Department of Education Secretary Sonny Angara’s engagement with the Bangko Sentral ng Pilipinas (BSP) is a positive step in addressing the financial concerns of all teachers and education workers.
We agree with the position of Angara to the BSP that the financial well-being of teachers and education workers is closely linked to their capacity in delivering quality education.
When teachers are financially secure, the quality of public education improves. This is especially urgent now as the learning crisis has reached critical levels.
During his two consecutive terms as senator, Angara filed measures on the increase of salaries of public school teachers by moving the minimum salary grade up from Salary Grade 11 (P27,000-P28,512) to Salary Grade 19 (P53,873-P59,573).
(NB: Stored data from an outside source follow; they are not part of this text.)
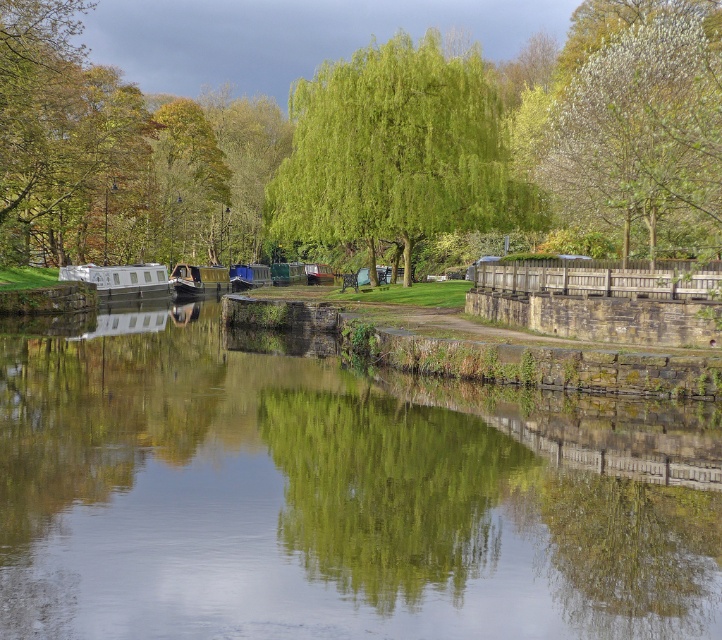
Question: Can you confirm if white fluffy tree at upper right is bigger than wooden boat at center?

Choices:
 (A) yes
 (B) no

Answer: (A)

Question: Is green stone river at center above wooden boat at center?

Choices:
 (A) yes
 (B) no

Answer: (B)

Question: Which point appears farthest from the camera in this image?

Choices:
 (A) (212, 552)
 (B) (342, 241)
 (C) (105, 266)
 (D) (664, 227)

Answer: (C)

Question: Considering the relative positions of green stone river at center and white fluffy tree at upper right in the image provided, where is green stone river at center located with respect to white fluffy tree at upper right?

Choices:
 (A) left
 (B) right

Answer: (A)

Question: Among these points, which one is nearest to the camera?

Choices:
 (A) (596, 80)
 (B) (86, 273)
 (C) (173, 291)
 (D) (349, 451)

Answer: (D)

Question: Estimate the real-world distances between objects in this image. Which object is closer to the white fluffy tree at upper right?

Choices:
 (A) green leafy tree at center
 (B) green stone river at center
 (C) wooden boat at center

Answer: (A)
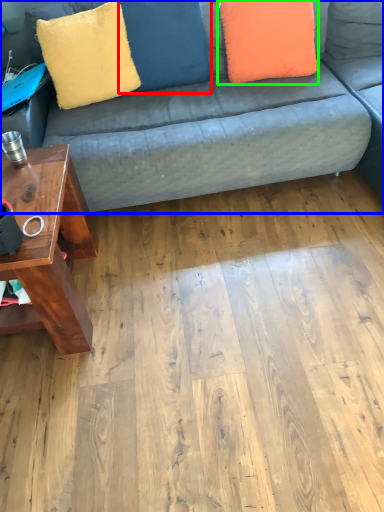
Question: Considering the real-world distances, which object is farthest from pillow (highlighted by a red box)? studio couch (highlighted by a blue box) or pillow (highlighted by a green box)?

Choices:
 (A) studio couch
 (B) pillow

Answer: (A)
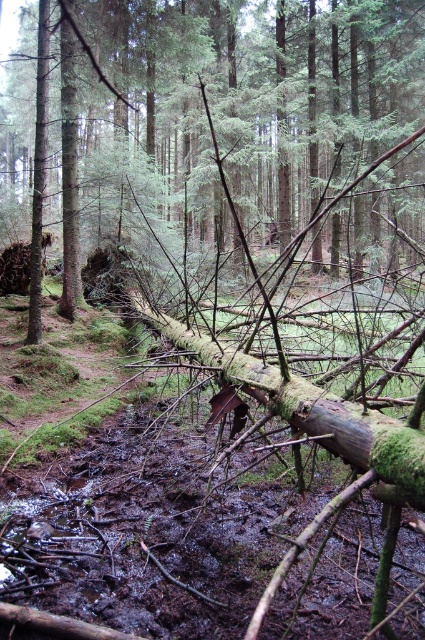
You are a hiker who needs to cross the forest floor. You see two logs, the green mossy log at center and the muddy wet log at center. How far apart are they?

The distance between the green mossy log at center and the muddy wet log at center is 30.38 feet.

You are a hiker who wants to cross the forest floor. You see two logs at the center of the image, the green mossy log at center and the muddy wet log at center. Which log should you step on first to reach the other side?

You should step on the green mossy log at center first because it is closer to the viewer than the muddy wet log at center, allowing you to reach it more easily.

You are a hiker trying to cross the forest floor. You see a green mossy log at center and a muddy wet log at center. Which log is bigger in size?

The green mossy log at center is larger in size compared to the muddy wet log at center.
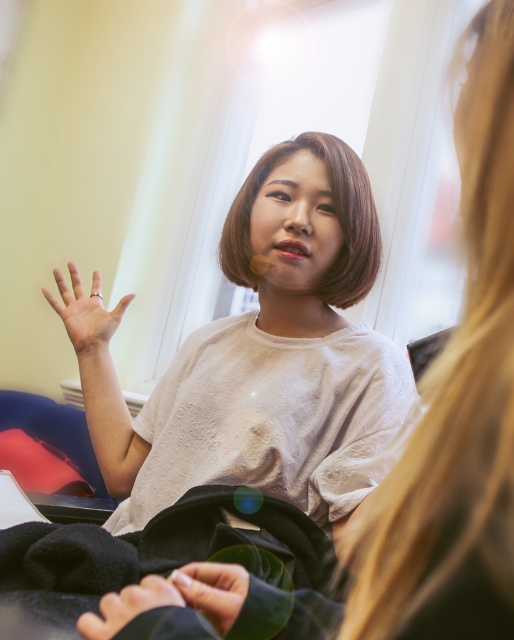
Question: Is silver metallic ring at center in front of smooth black fabric at lower center?

Choices:
 (A) no
 (B) yes

Answer: (A)

Question: Is white matte shirt at center above smooth black fabric at lower center?

Choices:
 (A) yes
 (B) no

Answer: (A)

Question: Which object is closer to the camera taking this photo?

Choices:
 (A) silver metallic ring at center
 (B) smooth black fabric at lower center

Answer: (B)

Question: Considering the real-world distances, which object is closest to the white matte shirt at center?

Choices:
 (A) silver metallic ring at center
 (B) smooth black fabric at lower center
 (C) smooth black hand at center

Answer: (A)

Question: Is silver metallic ring at center further to camera compared to smooth black fabric at lower center?

Choices:
 (A) no
 (B) yes

Answer: (B)

Question: Which object appears farthest from the camera in this image?

Choices:
 (A) white matte shirt at center
 (B) silver metallic ring at center
 (C) smooth black hand at center

Answer: (B)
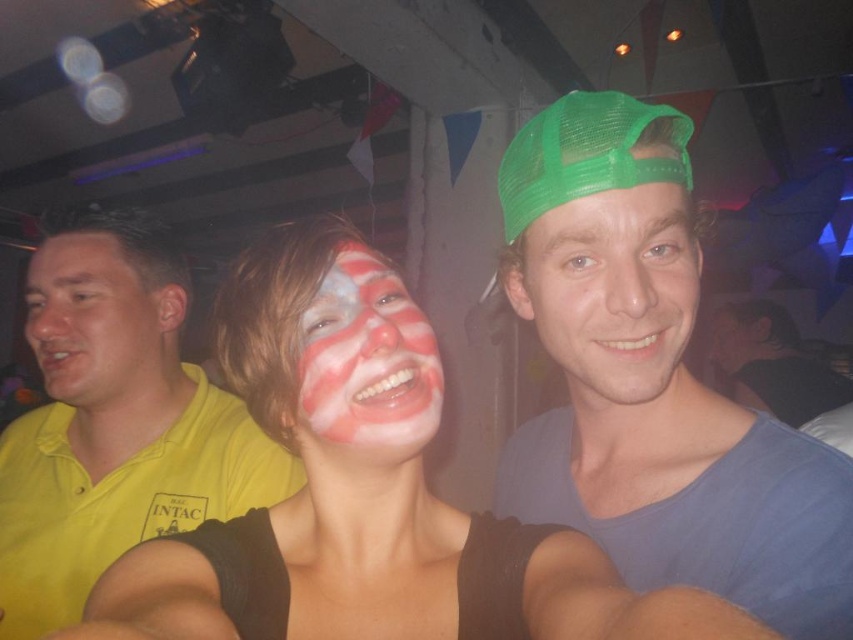
You are a photographer at the party and want to capture a clear photo of the green mesh cap at center and the matte blue shirt at center. Which object should you focus on first to ensure both are in focus?

The green mesh cap at center is above the matte blue shirt at center, so you should focus on the green mesh cap at center first to ensure both are in focus.

Consider the image. What is located at the coordinates point (x=612, y=291) in the image?

The green mesh cap at center is located at point (x=612, y=291).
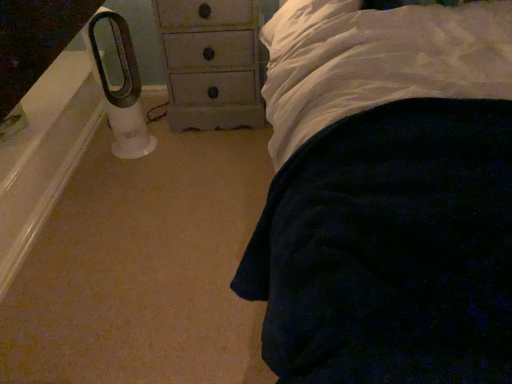
Identify the location of distressed wood chest of drawers at center. This screenshot has width=512, height=384. (211, 63).

Image resolution: width=512 pixels, height=384 pixels. Describe the element at coordinates (211, 63) in the screenshot. I see `distressed wood chest of drawers at center` at that location.

Find the location of `distressed wood chest of drawers at center`. distressed wood chest of drawers at center is located at coordinates (211, 63).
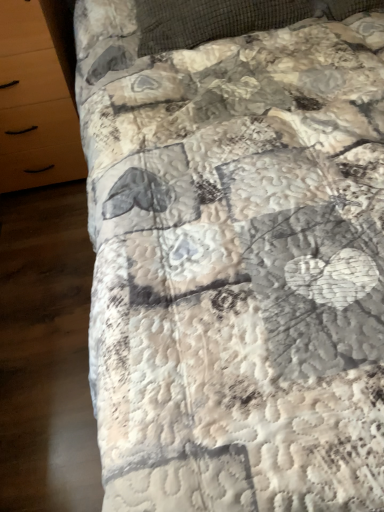
Locate an element on the screen. This screenshot has width=384, height=512. matte wood chest of drawers at left is located at coordinates (37, 96).

Describe the element at coordinates (37, 96) in the screenshot. I see `matte wood chest of drawers at left` at that location.

Image resolution: width=384 pixels, height=512 pixels. I want to click on matte wood chest of drawers at left, so click(37, 96).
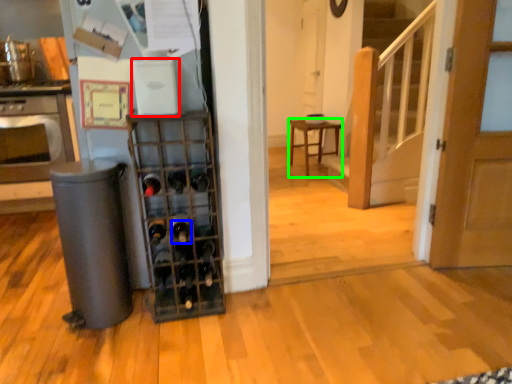
Question: Which is farther away from appliance (highlighted by a red box)? wine bottle (highlighted by a blue box) or furniture (highlighted by a green box)?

The rationale behind Angara’s measures in the Senate remains relevant and urgent today.
Teachers continue to be among the most underpaid workers in the country despite their expanding workload, mounting responsibilities and central role in nation-building.
The compensation for teachers also remains far from commensurate to their contribution to the public education system while salary distortion persists, putting them at a disadvantage.
Providing substantial salary increases for teachers can very much be carried out by the government, considering the billions to a trillion worth of funding poured by the government for flood control projects.
If the administration can allocate around P980 billion to over P1 trillion for flood control projects from 2023 to 2025, then allocating hundreds of billions annually to support a P50,000 entry-level salary for nearly a million public school teachers nationwide is clearly doable.
This is a matter of priorities – valuing educators and the public workforce over corrupt political dynasties, entitled legislators, favored contractors and bureaucrat capitalists.